The On-line Quandary

26 Oct
October 26, 2010

A lot of attention is being given to on-line in Real Estate right now. It’s the topic of conversation that dominates Real Estate blogs and twitter streams. You won’t hear much of an argument from anybody if you assert that maintaining on-line assets are critically important for the long-term prospects of any business, not just Real Estate.

Yet, for many folks in our industry, it is still a big mystery on what “On-Line” means, let alone how to facilitate seamless integration of “On-Line” into their personal business model(s). Based on the electronic flotsam that gets delivered to my once sacrosanct inbox, I can see why. These are just three of the “invitations” I received this past week:

  • Learn the 3 Most Effective Real Estate Ads to Run on Craigslist
  • The Missing Piece of Your Social Media Strategy
  • Welcome to the world of YouTube and Video on the Internet.

And this is just a tiny sampling of the dozens upon dozens of solicitations delivered to me every single week. A business could create a full-time position dedicated to just reading the solicitations and watching the webinars, implementation notwithstanding. There is just too much “On-Line” thrown at Real Estate practitioners on a daily basis. Too much from too many vendors selling too many products for any of it to make sense. It’s almost as if we are being force-fed On-Line “stuff” from a never-ending buffet of technological mediocrity. A buffet that satiates our social media appetite while leaving our Real Estate larder empty.

Lessons Learned from another Small Business

When not making me delicious double chocolate chip cookies and homemade minestrone, my mother-in-law Nancy spends her time running a successful small business.

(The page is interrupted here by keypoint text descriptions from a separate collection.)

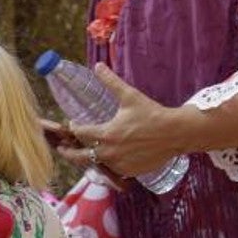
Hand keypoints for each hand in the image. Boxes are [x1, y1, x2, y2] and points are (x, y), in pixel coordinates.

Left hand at [63, 64, 186, 177]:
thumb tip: (98, 66)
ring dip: (90, 157)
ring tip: (84, 152)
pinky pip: (113, 170)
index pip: (81, 133)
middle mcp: (110, 153)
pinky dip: (108, 164)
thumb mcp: (129, 96)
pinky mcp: (130, 171)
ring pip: (97, 163)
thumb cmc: (152, 114)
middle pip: (80, 156)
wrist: (176, 133)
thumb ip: (111, 82)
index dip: (74, 127)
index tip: (73, 124)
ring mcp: (120, 164)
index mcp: (107, 134)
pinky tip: (107, 158)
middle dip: (69, 152)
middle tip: (61, 149)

Much like many Real Estate agents she is a sole practitioner. Much like many Real Estate agents, she is fully dependent on herself to generate leads, service clients and generate revenue. While her business is one of database creation and administration on the FileMaker platform, she faces many of the same challenges we do in Real Estate; marketing and lead generation being one of them. So how does she do it? How was this woman able to raise 3 children, be a sole-supporter, and maintain a successful business for many, many years? It’s because she doesn’t watch webinars, read e-mail solicitations or depend on questionable third-party vendors to help define her business’ growth strategy. She has a plan and she sticks to it.

The Plan

  1. Be the Expert: This is the most critically important part of Nancy’s business plan. Know her business inside out. Be able to talk FileMaker in her sleep. Attend training seminars and conferences dedicated specifically to improving her FileMaker skill set. And let me tell you, this woman IS an expert. I am of the mind if FileMaker did not exist, she would invent it. That’s how good she is.
  2. Service Clients IMPECCABLY: Nancy’s clients LOVE her. Absolutely LOVE her. Even the difficult ones. Nancy makes sure that she doesn’t just have satisfied clients, she has clients that rave about her – clients that refer her additional business and new clients.
  3. Have a Website: Nancy has a website, and it’s mostly there to deliver information to people who are interested in FileMaker. There isn’t any forced registration or fancy capture form – there is just a site that tells the visitor about the company, what they do, clients they service and how to get in touch with her should they want some more information. It’s not even a particularly good website, but it works. It works because a) Nancy is an expert and b) Nancy’s clients love her.

And this plan is working for her. Last week, over a meal of minestrone, sourdough and double-chocolate chip cookies, I recall Nancy sharing with me how someone contacted her while standing in the Apple store. This gentleman found her website (why it is so important to have a website), scanned her services and client list, and contacted her to discuss whether or not FileMaker would be a good fit for his company before he purchased it. After speaking with Nancy, he purchased it. And hired her. Why? Not because she had a sweet social media campaign, posted videos to YouTube and tweeted uncontrollably (in fact, she does none of that). It’s because she a) is an expert and b) her clients love her.

The Real Estate Takeaway

Instead of focusing on becoming Social Media “experts” (What does that mean anyway? Are we also experts at breathing and walking?), or Craigslist junkies, we as Real Estate practitioners should focus our energies and efforts on improving our core skill sets. Contracts. Negotiations. Valuations. Then we can can use messaging platforms such as a website, a blog, or Social Media to share our expertise with our clients and consumers as a whole.

Don’t get me wrong, I think on-line is important in Real Estate. Very important. Social Media can be VERY effective and great for your business growth. But losing sight of what it is that we truly deliver to our clients and consumers can be disastrous.

Remember, all the “On-Line” in the world won’t matter if a) you are not an expert and b) your clients do not love you.